The rosti tasted like a potato latke and it was fantastic. I loved the crisp in every bite, especially paired with the creamy chevre cheese. The cheese was whipped with garlic (yes, please!) which added another depth of flavor. The rosti was garnished with three kinds of carrots from Sparrow Arc Farm. Come Hannukah time I may serve my potato latkes with chevre instead of sour cream. So good!
The next course was a Pennsylvania Dutch crookneck squash bisque with Brambly Farm eggnog custard. Yes people, you read that correctly, eggnog custard.
The green garnish atop the custard is fried sage. The soup was rich and buttery. The eggnog custard was silky smooth and made with Meyer rum! I would never have though to put the squash and eggnog flavors together, but it was perfect harmony.
Our third course was grilled veal sweetbreads and Dahlia root "Oppan Gangham Style." Chef Eric explained that his staff wanted to name this Asian style dish after the current, hot Korean dance craze!
My dish did not have the sweetbreads, but I still got to enjoy the slaw style dish. As a whole, the dish had amazing texture and depth of flavor. There was a definite spicy kick in there that I was loving.
At this point, I wasn't sure if I could keep eating. Let's be honest, I'd already consumed quite a bit of decadent food, but Chef Eric kept the plates coming so, when in Rome!
For the meat eaters the final savory course was coffee and cherry rubbed venison, gratin of Waldoboro greenneck turnip, foraged mushrooms, winter kale, black currant and game jus.
My version of the dish was basically the same, minus the venison of course. The turnip gratin was so rich and creamy! I loved the mushrooms and the kale as accents. I have really been on a kale kick for the last year or so.
At last, with our pants about to bust at the seams, we accepted the delivery of Musque de Provence pumpkin cake. This cake looked like and tasted very similar to carrot cake. It came with a side of dark chocolate ganache that was that extra cherry on the sundae with every bite.

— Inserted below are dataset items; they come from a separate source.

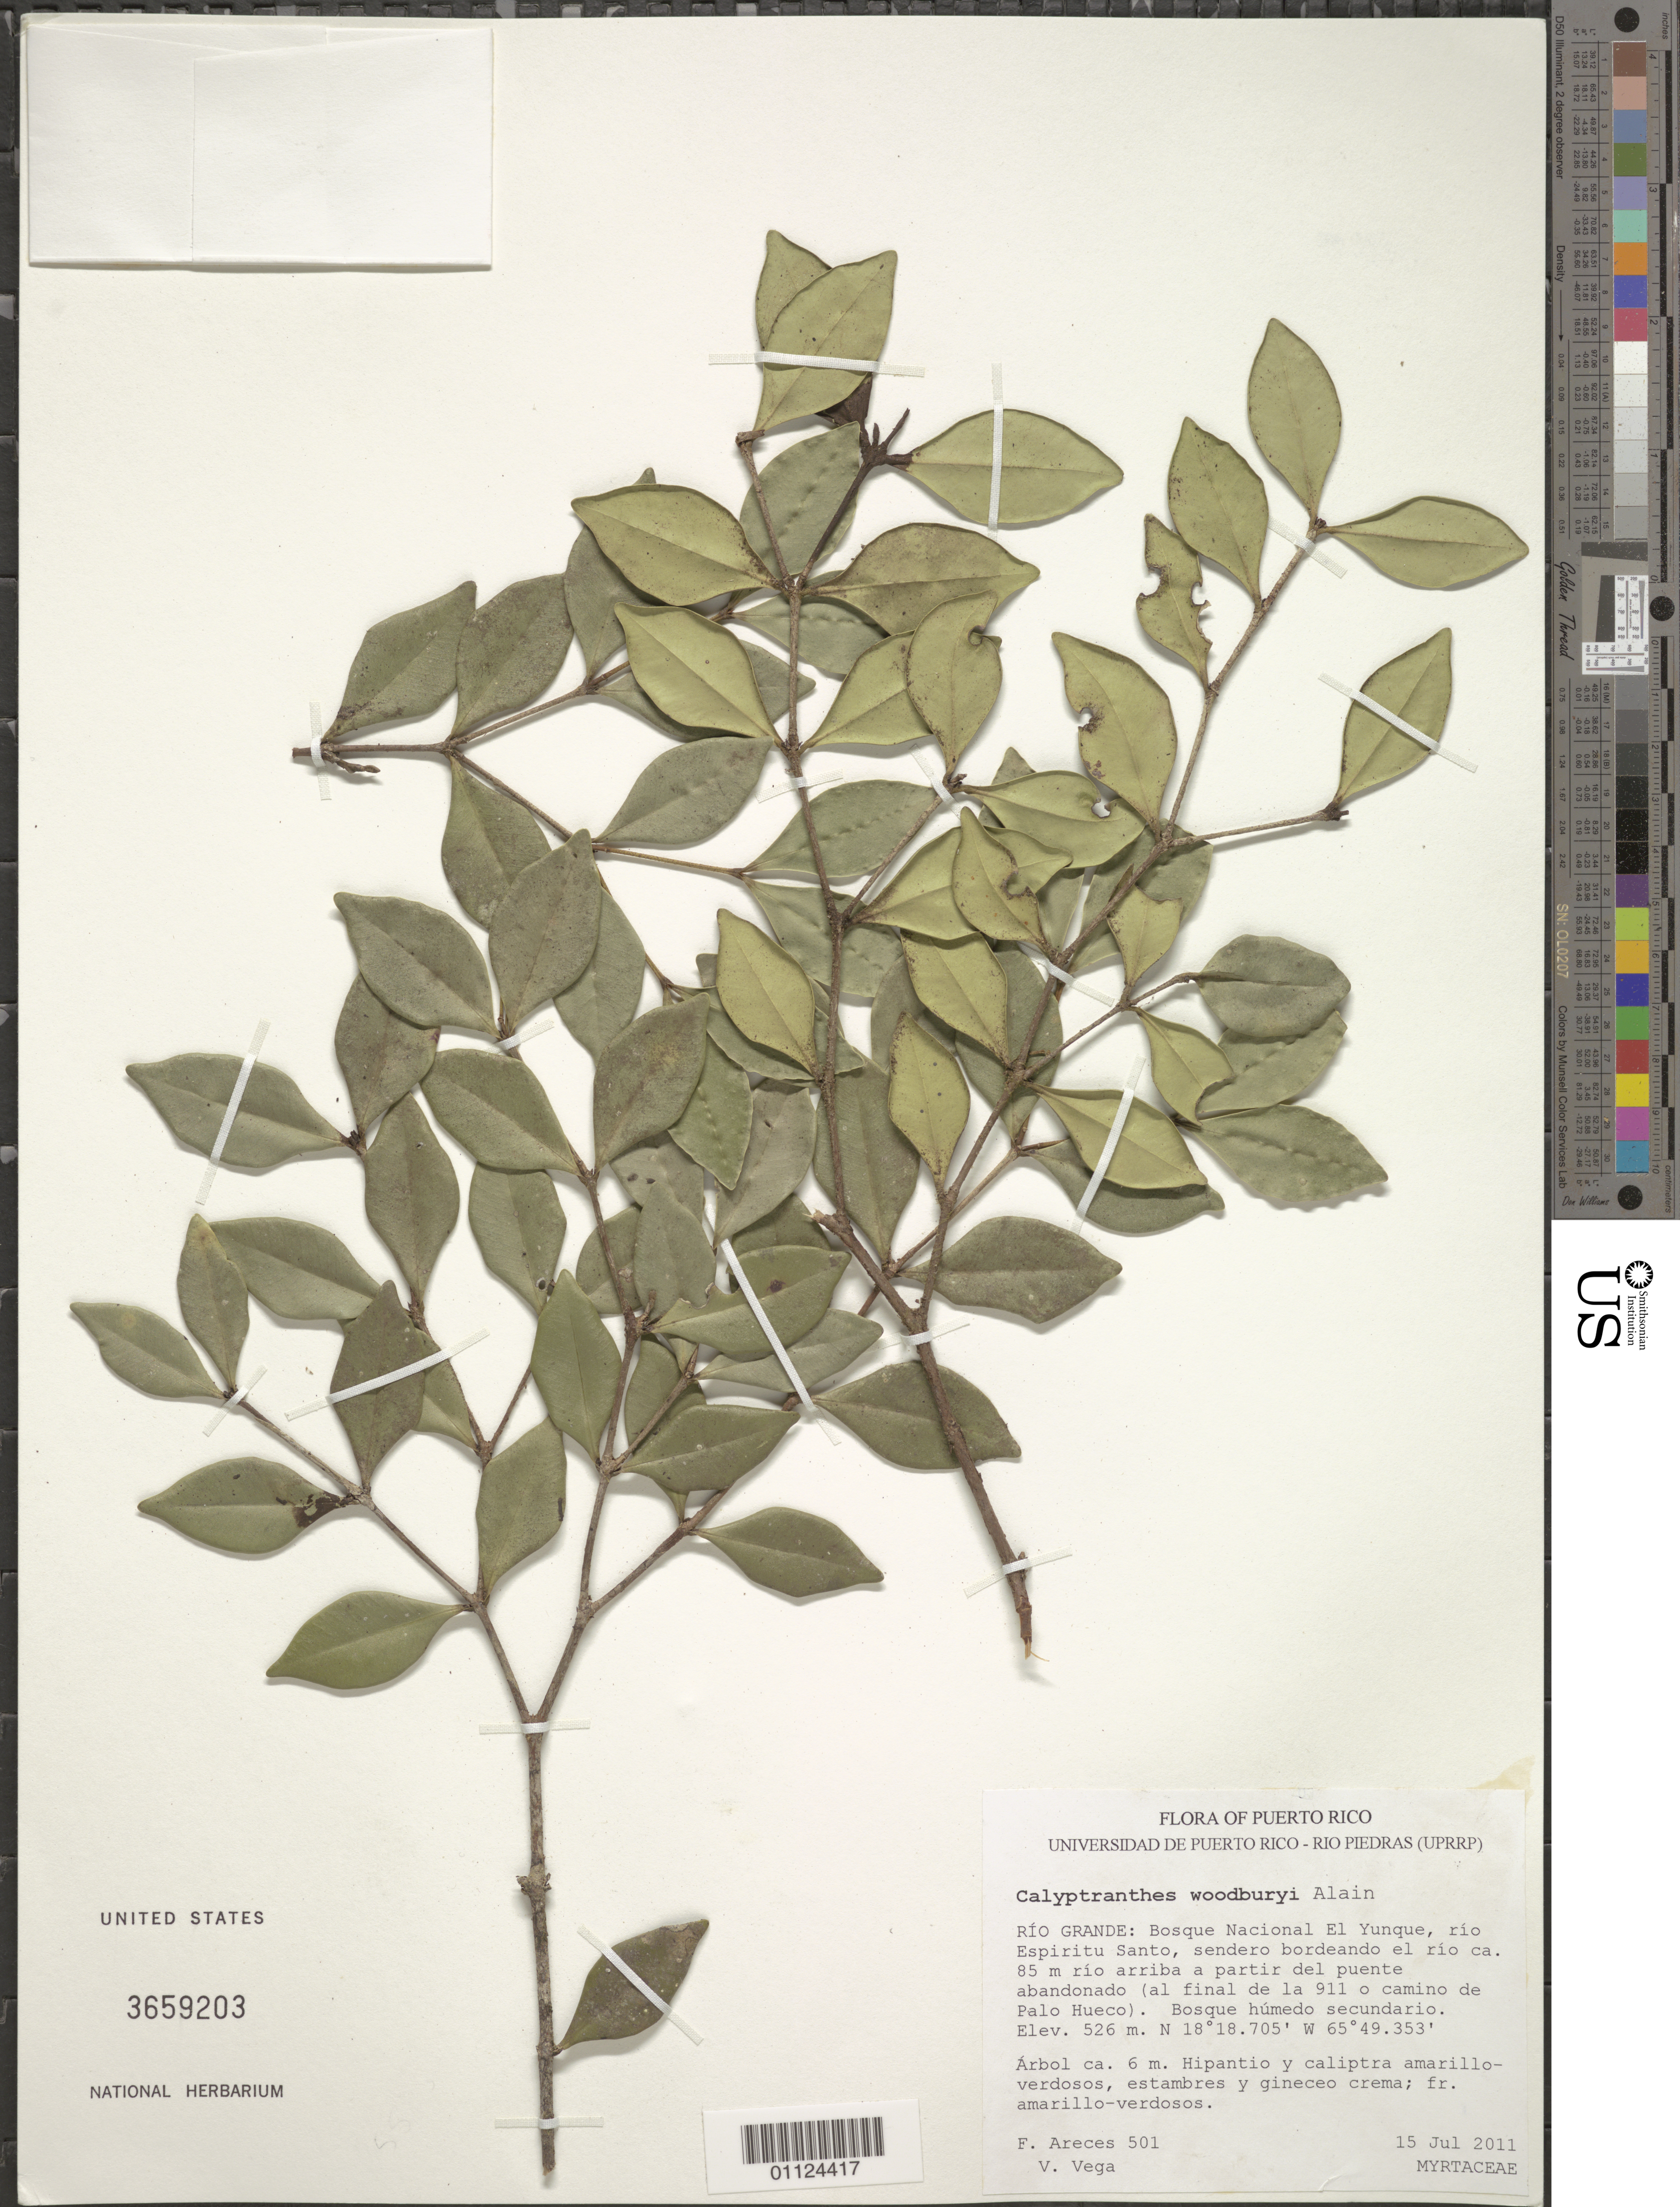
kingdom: Plantae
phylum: Tracheophyta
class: Magnoliopsida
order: Myrtales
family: Myrtaceae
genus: Myrcia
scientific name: Myrcia woodburyi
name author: (Alain) E. Lucas & Acev.-Rodr.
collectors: F. Areces Berazaín & V. Vega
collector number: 501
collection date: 2011-07-15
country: Puerto Rico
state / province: Río Grande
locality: Bosque Nacional El Yunque, Río Espiritu Santo, sendero bordeando el río ca. 85 m río arriba a partir del puente abandónado (al final de la 911 o camino de Palo Hueco).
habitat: Bosque húmedo secundario.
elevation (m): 526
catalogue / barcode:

Post 390's Farm-to-Post dinner was a beautiful, elegant, decadent ode to the specialties of Sparrow Arc Farm. It was so special to watch the video of the farm's day-to-day operations, meet co-owner Heather, share a meal with the wonderful team at Himmel Hospitality Group and of course, dine on Chef Eric's truly outstanding six course meal.
Thank you to Chris Himmel, Paul Dias, Chef Eric Brennan and Maura Graham for having for me. An extra special thank you to Chef Eric who made every single dish in a vegetarian version so that I could enjoy it.
The next Farm-to-Post dinner is this Wednesday November 14th, I look forward to sharing the next feast with you!